Rewrite the lines beginning with the line containing "How many segments does this pie chart have?" and continuing through the line containing "True or false: Parcial", substituting "slices" for "segments" and leaving everything else unchanged. Omit the pictures from your answer.

## Working data

• • • • • • •

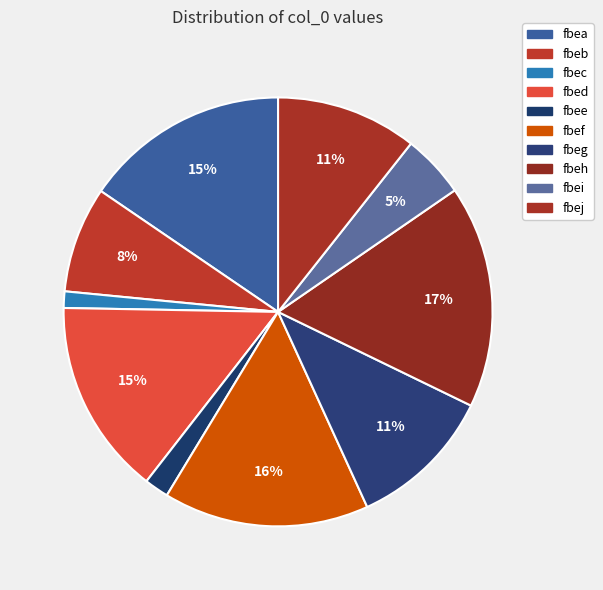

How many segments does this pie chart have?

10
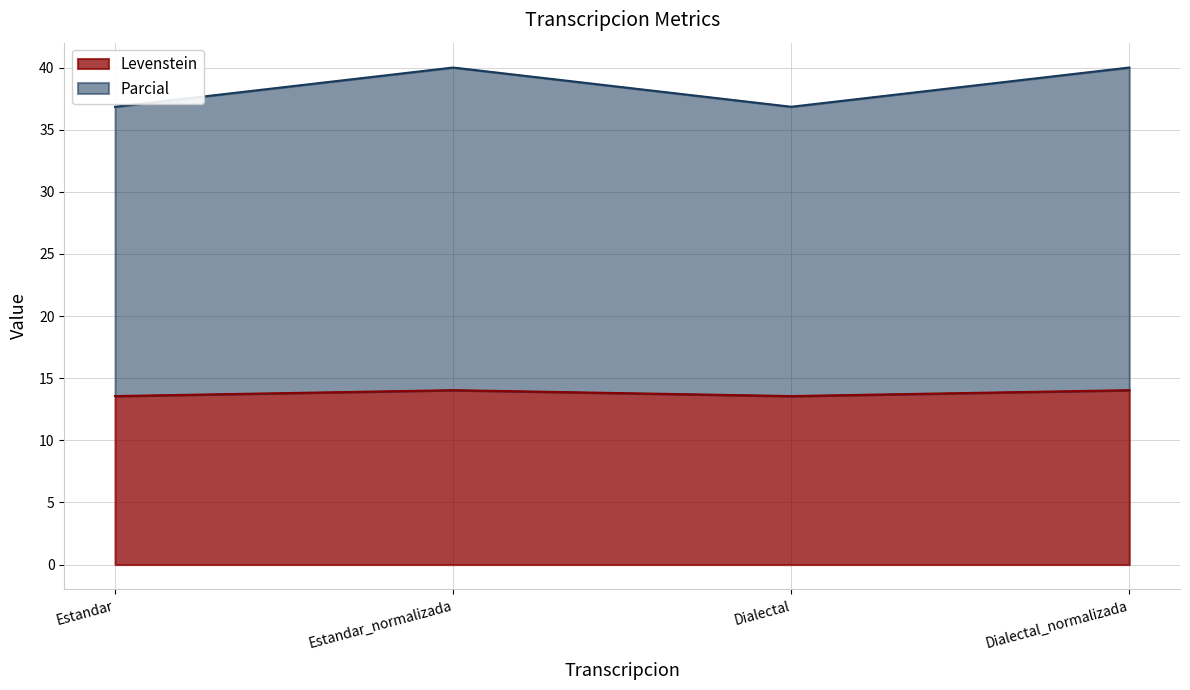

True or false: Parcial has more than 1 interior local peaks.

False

• • • • • • •

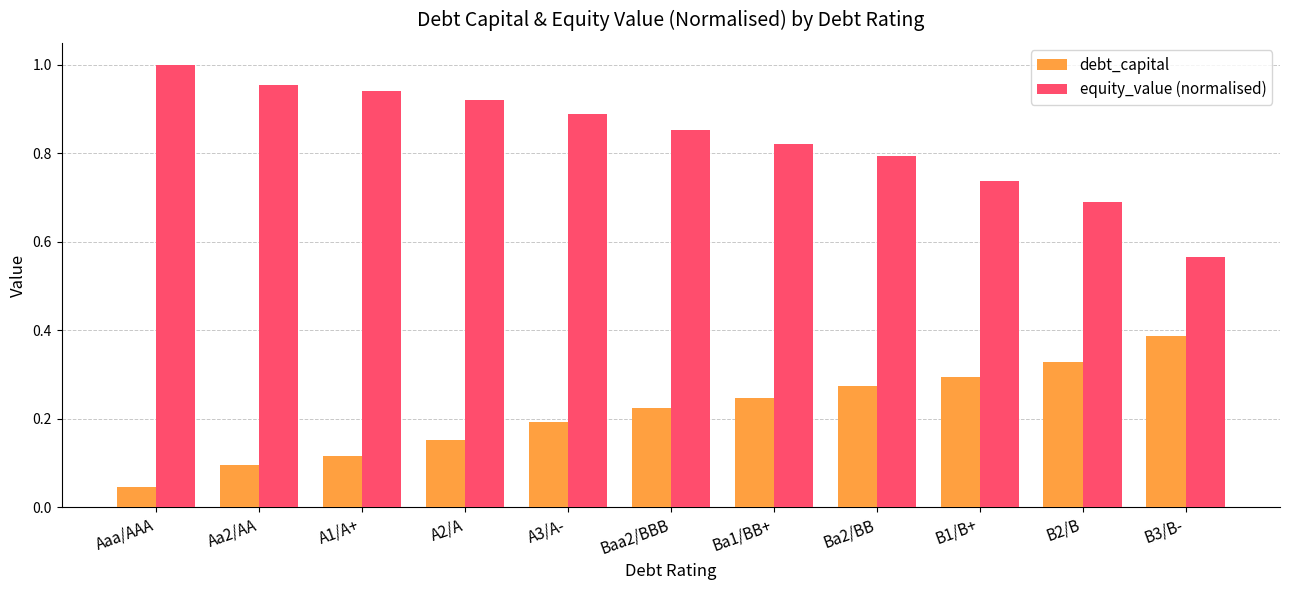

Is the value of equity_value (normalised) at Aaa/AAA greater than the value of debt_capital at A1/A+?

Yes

• • • • • • •

## Output
How many slices does this pie chart have?

10

True or false: Parcial has more than 1 interior local peaks.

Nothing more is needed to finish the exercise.